The wind is rising and sitting at the roadside is no longer pleasant. I relieve my purse of an unseemly wodge of cash to pay the tab and head for the tube station and two stops only. A woman is engrossed in decision-making on her mobile, ‘Mm. Chicken risotto or chicken burger?’
Above ground, the chuggers are out, but they appear to prefer to chat to one another at this time of day. Below ground, the carriages are packed. All-in-black Goth man, complete with leather jerkin, moves his head from near the rail so that I don’t tug his long, curly ginger hair as I latch on for safety. His hair is thick and wiry against the back of my fingers. One stop gone, he pulls a book out of his pocket. It looks like an old bible but turns out to be Robin Hood. He must read only a couple of lines before he uses his ticket as a book mark, returns the book to his pocket and alights at the next stop.

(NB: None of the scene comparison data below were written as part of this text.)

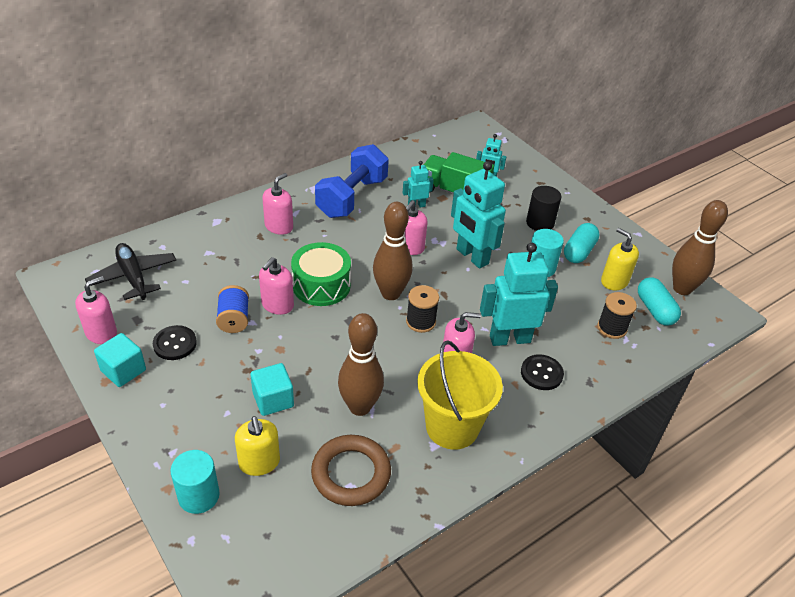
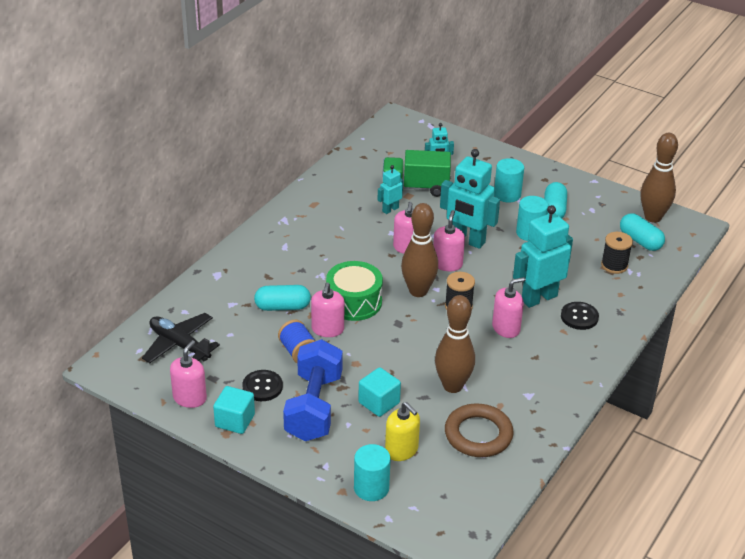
camera: 20 degrees left, 5 degrees down
pink soap dispenser [262,173,293,235] -> pink soap dispenser moved to [433,210,465,271]
blue dumbbell [315,144,389,218] -> blue dumbbell moved to [283,339,343,441]
yellow bucket [417,340,503,450] -> none
black cylinder [526,186,561,231] -> turquoise cylinder [494,158,524,203]
yellow soap dispenser [601,228,639,290] -> none
none -> turquoise capsule [254,285,311,311]

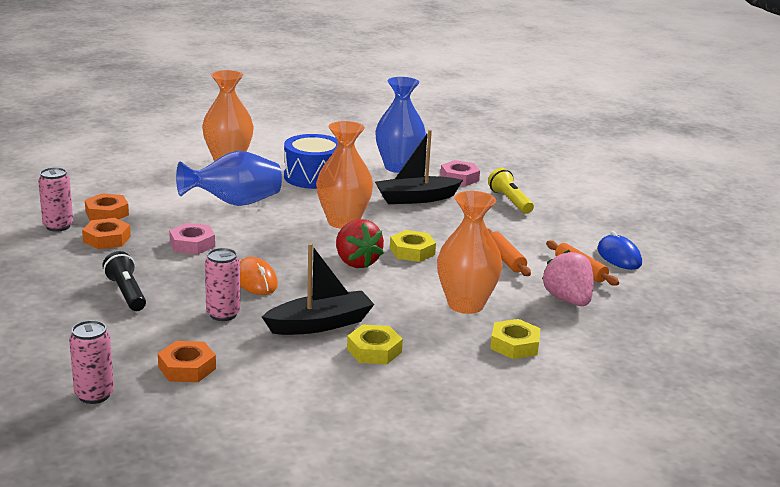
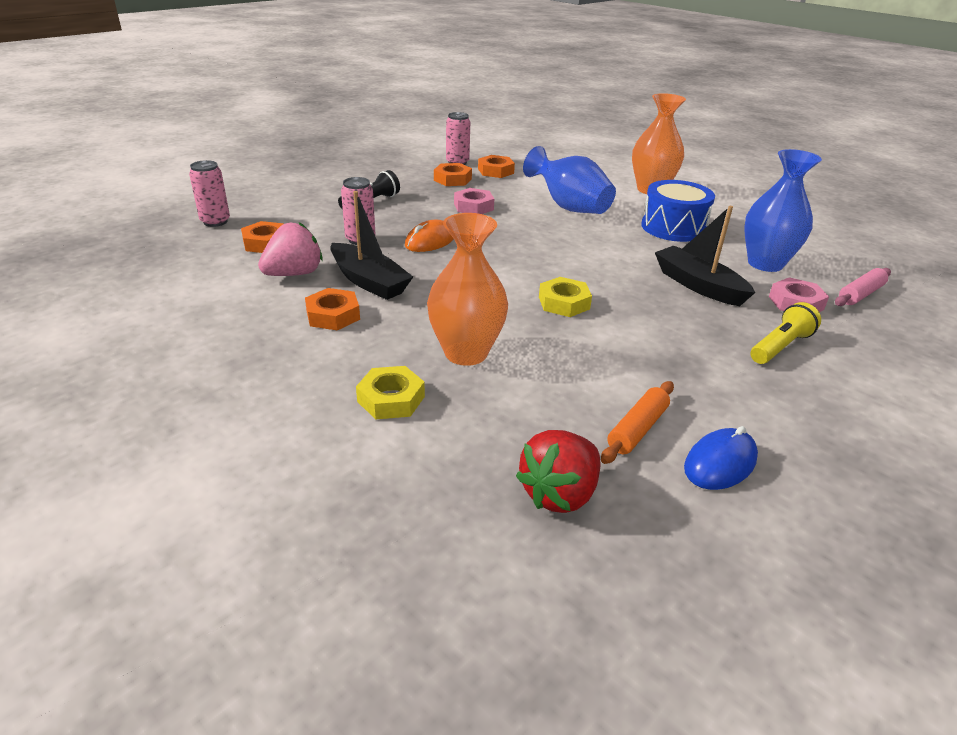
camera: 70 degrees right, 10 degrees up
orange vase [316,121,373,229] -> none
red strawberry [336,219,384,268] -> red strawberry moved to [516,430,600,513]
yellow nut [347,325,403,364] -> orange nut [305,288,360,330]
orange rolling pin [488,229,531,276] -> none
pink strawberry [542,250,593,306] -> pink strawberry moved to [258,222,323,276]
none -> pink rolling pin [835,268,891,306]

We queue with no movement on the platform, waiting to get out. A baby cries up ahead and the mother jiggles her about. A man in an orange and white Rastafarian hat plays with the baby, who screams more. We start to move.
At the top of the stairs the baby is calmer and sucking on her own white and pink floral smock dress. The man in the hat is her father, carrying her baby carrier.
We all emerge onto the Paddington concourse. The advertising banners for the Evening Standard greet us and let us know that Gordon Brown has just passed a maths GCSE and that Boris, London’s Mayor thinks a proposal is ‘crackers’. Two people, both wearing earphones, smack into one another as birds might do in flight. Apologies are fleeting as their feet continue to scuttle on.
There may be new buildings, new fashions, new irritations and new car models, but little changes in London.